A further village school was Manning Prentice Memorial School for 100 mixed children, with an average attendance of 73; this school, erected in 1893, was attached to the Congregational chapel which had seating for 300. Parish occupations in 1895 included a tailor & draper, a blacksmith, two wheelwrights, one of whom was also a carrier, two grocers, one of whom was also a draper and an agent for W. A. Gilbey wine and spirit merchants, a saddler & harness maker, a beer retailer, a shoe maker, a miller using wind and steam, eight farmers, two of whom were landowners and one a carrier, two licensed victuallers of public houses, and two farm bailiffs.

Quoting the archeologist Miller Christy, J. Charles Cox wrote in his 1909 guide book Essex (The Little Guides): "In and around the Easters are many old farmhouses of timber and plaster, formerly residences of greater consequence than at present; many are moated and have large or ornamented brick chimneys".

==Geography==
The village is situated approximately 75 metres above sea level and lies just west of the source of the River Can, which flows south eastwards from the village to meet the River Chelmer in Chelmsford.

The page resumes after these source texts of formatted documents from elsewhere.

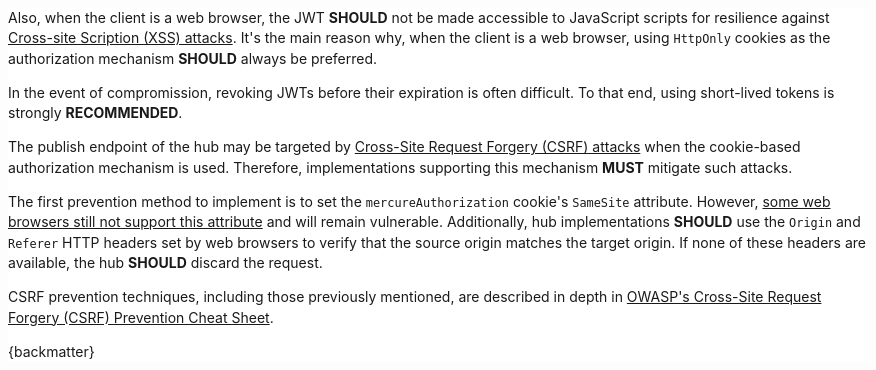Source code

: Also, when the client is a web browser, the JWT **SHOULD** not be made accessible
to JavaScript scripts for resilience against [Cross-site Scription (XSS)
attacks](https://www.owasp.org/index.php/Cross-site_Scripting_(XSS)). It's the main reason why,
when the client is a web browser, using `HttpOnly` cookies as the authorization mechanism **SHOULD**
always be preferred.

In the event of compromission, revoking JWTs before their expiration is often difficult. To that
end, using short-lived tokens is strongly **RECOMMENDED**.

The publish endpoint of the hub may be targeted by [Cross-Site Request Forgery (CSRF)
attacks](https://www.owasp.org/index.php/Cross-Site_Request_Forgery_(CSRF)) when the cookie-based
authorization mechanism is used. Therefore, implementations supporting this mechanism **MUST**
mitigate such attacks.

The first prevention method to implement is to set the `mercureAuthorization`
cookie's `SameSite` attribute. However, [some web browsers still not support this
attribute](https://caniuse.com/#feat=same-site-cookie-attribute) and will remain vulnerable.
Additionally, hub implementations **SHOULD** use the `Origin` and `Referer` HTTP headers set by web
browsers to verify that the source origin matches the target origin. If none of these headers are
available, the hub **SHOULD** discard the request.

CSRF prevention techniques, including those previously mentioned, are described
in depth in [OWASP's Cross-Site Request Forgery (CSRF) Prevention Cheat
Sheet](https://www.owasp.org/index.php/Cross-Site_Request_Forgery_(CSRF)*Prevention*Cheat_Sheet).

{backmatter}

High Easter is part of an area of Essex villages and parishes known as 'The Easters', which is adjacent to the east of The Rodings villages.

==Community==
High Easter village has a post office and cafe, a parish church, restaurant, village hall, football pitch and cricket pitch. Within High Easter parish are 70 listed buildings and structures: houses, farmhouses, cottages, barns and pubs, and also a post office, a brew house, and a gatehouse.

St Mary's Parish Church on The Street in High Easter village is Grade I listed and dates in part to the 12th century.